#### ACTION ITEM
Lines that contain the string "sport" are the ones to list; copy all of them from the records.

EXTRACTED MATERIAL Block Start

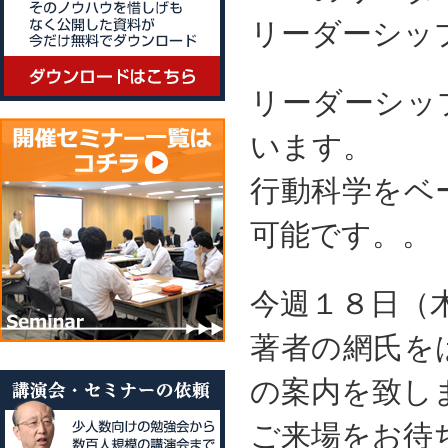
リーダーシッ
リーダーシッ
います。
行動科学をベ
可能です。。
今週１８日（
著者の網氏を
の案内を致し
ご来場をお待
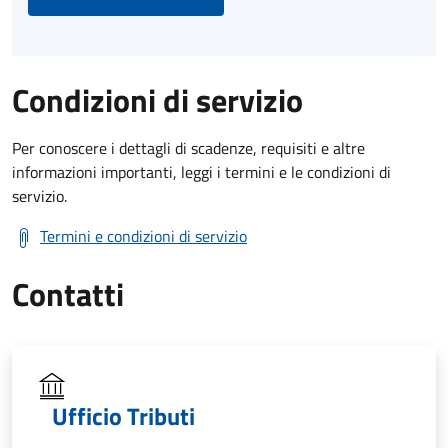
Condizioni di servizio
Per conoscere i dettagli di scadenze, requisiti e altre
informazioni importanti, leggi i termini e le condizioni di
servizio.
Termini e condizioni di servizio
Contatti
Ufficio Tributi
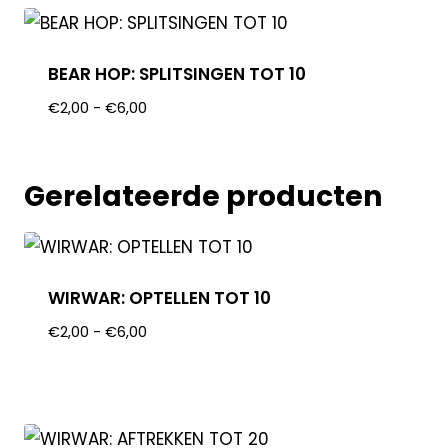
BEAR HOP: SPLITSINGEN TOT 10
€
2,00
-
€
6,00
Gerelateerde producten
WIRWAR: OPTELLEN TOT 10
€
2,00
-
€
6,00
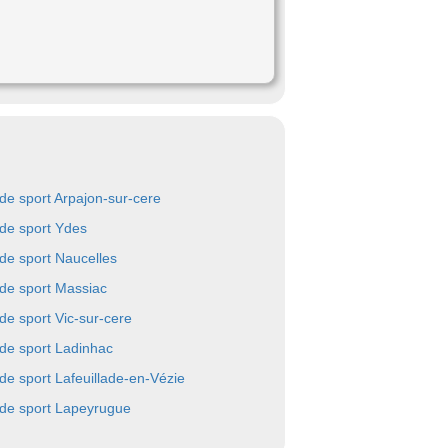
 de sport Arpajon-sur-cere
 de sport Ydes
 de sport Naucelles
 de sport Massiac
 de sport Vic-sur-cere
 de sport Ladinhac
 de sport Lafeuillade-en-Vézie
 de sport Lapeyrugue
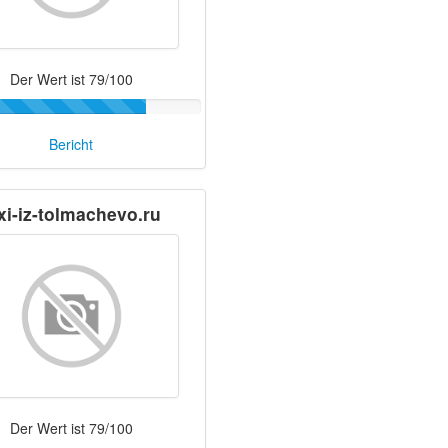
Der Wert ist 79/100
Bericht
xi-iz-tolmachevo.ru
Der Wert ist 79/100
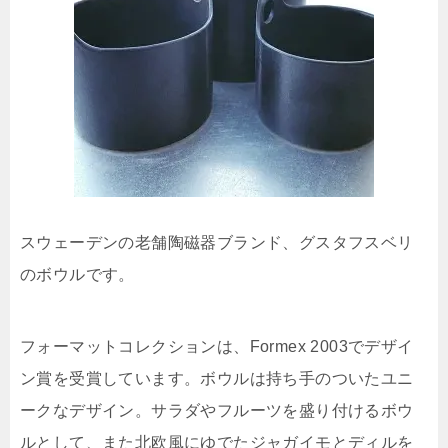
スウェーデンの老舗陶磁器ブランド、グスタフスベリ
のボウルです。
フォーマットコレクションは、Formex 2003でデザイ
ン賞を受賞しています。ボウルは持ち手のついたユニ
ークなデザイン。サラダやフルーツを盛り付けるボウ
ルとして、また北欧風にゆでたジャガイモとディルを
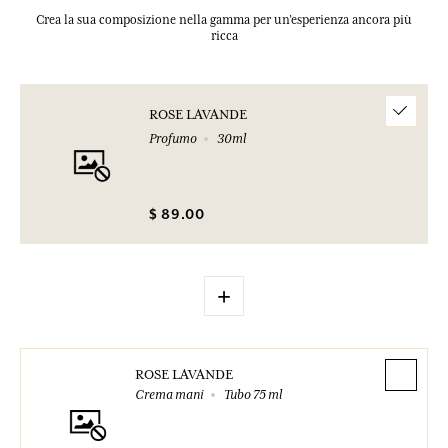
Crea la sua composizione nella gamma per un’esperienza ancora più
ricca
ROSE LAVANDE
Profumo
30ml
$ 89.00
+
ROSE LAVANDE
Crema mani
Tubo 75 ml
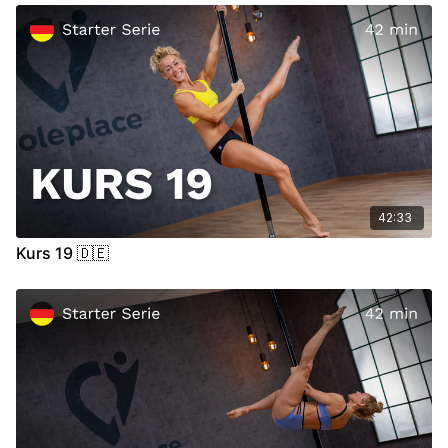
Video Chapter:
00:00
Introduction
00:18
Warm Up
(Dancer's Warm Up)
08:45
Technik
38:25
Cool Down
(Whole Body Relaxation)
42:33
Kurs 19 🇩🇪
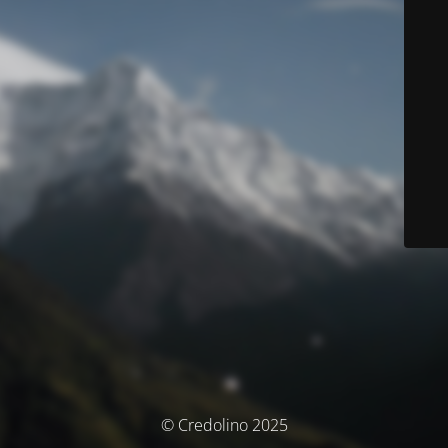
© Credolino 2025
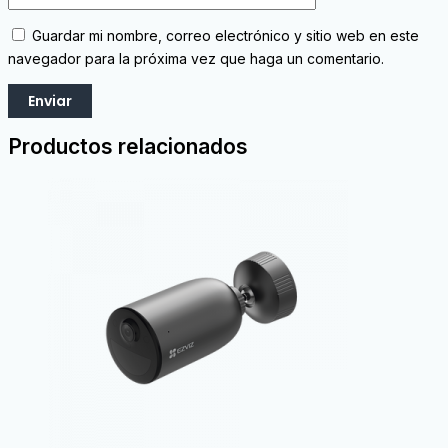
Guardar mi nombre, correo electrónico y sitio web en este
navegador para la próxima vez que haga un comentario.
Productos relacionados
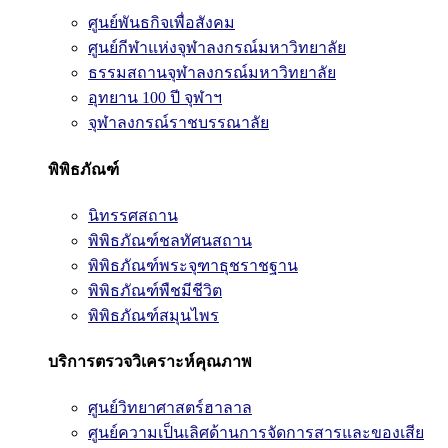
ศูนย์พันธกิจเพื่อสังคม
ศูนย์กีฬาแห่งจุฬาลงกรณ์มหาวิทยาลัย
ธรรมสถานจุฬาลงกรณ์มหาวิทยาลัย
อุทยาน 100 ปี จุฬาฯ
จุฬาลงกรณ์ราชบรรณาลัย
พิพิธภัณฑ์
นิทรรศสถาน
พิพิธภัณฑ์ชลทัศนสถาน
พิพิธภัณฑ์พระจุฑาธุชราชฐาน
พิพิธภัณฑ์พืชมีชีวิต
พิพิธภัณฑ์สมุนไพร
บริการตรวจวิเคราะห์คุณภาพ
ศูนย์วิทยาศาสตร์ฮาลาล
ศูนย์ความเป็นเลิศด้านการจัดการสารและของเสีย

EXTRACTED MATERIAL Block End
EXTRACTED MATERIAL Block Start

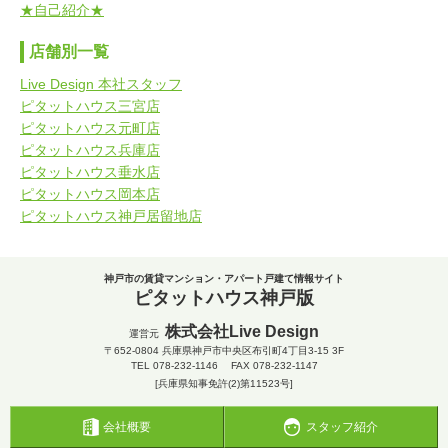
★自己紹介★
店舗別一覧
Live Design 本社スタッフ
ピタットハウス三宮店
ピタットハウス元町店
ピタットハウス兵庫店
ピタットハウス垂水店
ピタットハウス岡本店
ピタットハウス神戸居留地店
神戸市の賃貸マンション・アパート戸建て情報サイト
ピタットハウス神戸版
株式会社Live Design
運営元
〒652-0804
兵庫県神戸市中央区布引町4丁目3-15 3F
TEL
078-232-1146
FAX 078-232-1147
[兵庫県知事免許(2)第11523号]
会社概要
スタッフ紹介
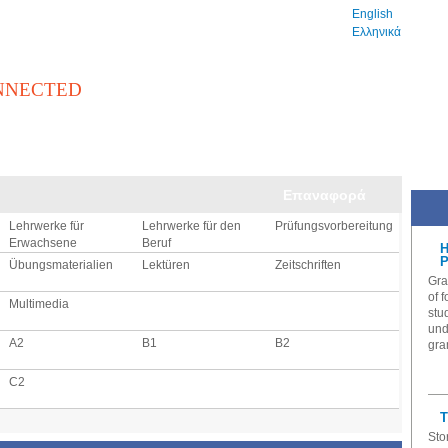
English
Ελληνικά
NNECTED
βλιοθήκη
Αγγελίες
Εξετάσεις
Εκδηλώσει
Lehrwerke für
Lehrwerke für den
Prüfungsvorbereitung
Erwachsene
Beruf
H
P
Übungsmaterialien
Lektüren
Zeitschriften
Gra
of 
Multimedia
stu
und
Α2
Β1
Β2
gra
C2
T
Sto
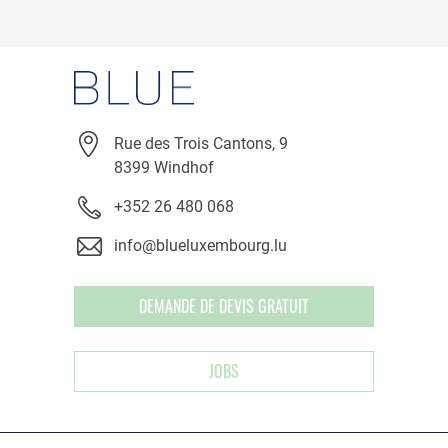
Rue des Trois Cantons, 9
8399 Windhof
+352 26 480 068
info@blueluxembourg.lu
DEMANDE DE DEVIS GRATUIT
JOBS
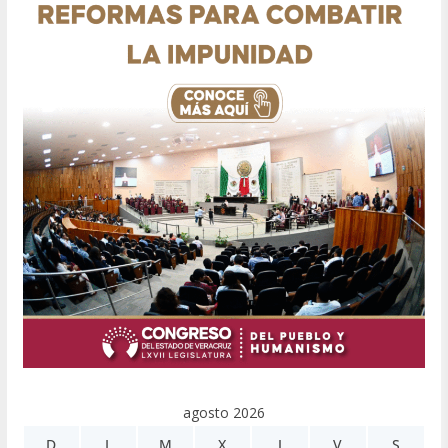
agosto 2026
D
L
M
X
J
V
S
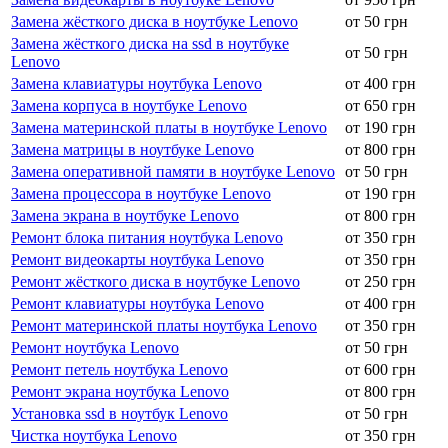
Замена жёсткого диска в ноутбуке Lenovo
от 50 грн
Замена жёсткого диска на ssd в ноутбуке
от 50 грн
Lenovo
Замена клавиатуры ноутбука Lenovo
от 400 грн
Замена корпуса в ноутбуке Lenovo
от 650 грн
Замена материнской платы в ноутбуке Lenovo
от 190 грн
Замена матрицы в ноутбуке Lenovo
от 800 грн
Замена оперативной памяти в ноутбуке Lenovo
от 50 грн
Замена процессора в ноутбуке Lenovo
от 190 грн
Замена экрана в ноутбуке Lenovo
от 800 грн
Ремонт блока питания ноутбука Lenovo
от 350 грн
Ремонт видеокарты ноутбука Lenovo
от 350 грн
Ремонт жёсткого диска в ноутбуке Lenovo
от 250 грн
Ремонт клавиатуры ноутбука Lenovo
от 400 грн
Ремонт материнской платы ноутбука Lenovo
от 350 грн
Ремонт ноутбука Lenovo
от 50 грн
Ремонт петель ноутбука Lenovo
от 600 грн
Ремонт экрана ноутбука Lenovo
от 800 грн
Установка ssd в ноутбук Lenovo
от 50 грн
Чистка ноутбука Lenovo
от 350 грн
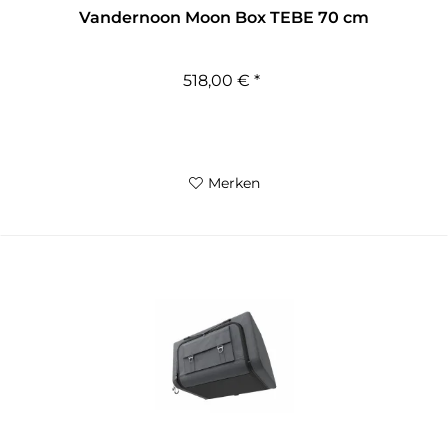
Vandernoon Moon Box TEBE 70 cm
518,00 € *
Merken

EXTRACTED MATERIAL Block End
EXTRACTED MATERIAL Block Start

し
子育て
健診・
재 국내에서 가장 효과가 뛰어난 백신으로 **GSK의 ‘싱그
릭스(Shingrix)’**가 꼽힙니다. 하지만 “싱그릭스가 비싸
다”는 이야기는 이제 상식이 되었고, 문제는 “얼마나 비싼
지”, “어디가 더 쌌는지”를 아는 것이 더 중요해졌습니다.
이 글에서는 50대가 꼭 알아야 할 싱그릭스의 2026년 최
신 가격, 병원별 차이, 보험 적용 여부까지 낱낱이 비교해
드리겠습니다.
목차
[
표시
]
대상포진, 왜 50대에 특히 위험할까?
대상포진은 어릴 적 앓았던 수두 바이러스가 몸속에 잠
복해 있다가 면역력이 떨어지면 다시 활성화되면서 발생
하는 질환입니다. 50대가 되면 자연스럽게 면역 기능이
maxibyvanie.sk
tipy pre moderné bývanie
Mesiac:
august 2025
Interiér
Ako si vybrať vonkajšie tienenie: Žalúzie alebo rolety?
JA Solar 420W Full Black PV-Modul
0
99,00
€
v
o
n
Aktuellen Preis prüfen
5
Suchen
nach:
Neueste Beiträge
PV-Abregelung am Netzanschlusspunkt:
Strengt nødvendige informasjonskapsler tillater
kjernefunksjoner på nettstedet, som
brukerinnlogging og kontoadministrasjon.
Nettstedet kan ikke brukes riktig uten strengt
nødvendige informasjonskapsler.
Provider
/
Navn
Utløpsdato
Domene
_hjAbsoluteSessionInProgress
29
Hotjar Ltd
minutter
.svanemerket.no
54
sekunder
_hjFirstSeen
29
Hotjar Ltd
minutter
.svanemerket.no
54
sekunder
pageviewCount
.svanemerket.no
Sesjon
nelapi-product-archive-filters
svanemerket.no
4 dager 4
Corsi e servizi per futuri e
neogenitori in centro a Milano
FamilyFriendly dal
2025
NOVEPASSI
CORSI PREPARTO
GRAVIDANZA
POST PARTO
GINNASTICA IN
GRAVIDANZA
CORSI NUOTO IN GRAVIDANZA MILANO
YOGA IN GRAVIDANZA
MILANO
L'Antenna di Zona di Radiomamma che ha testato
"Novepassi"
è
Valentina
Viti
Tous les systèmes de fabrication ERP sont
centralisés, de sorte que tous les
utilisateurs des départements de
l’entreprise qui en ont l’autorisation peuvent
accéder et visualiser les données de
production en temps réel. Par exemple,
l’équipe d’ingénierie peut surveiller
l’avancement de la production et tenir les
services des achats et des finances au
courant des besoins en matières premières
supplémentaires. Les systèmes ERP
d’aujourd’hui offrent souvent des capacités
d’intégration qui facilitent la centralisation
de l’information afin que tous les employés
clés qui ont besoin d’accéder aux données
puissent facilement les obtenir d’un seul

EXTRACTED MATERIAL Block End

#### YOUR RESPONSE
 de sport Arpajon-sur-cere
 de sport Ydes
 de sport Naucelles
 de sport Massiac
 de sport Vic-sur-cere
 de sport Ladinhac
 de sport Lafeuillade-en-Vézie
 de sport Lapeyrugue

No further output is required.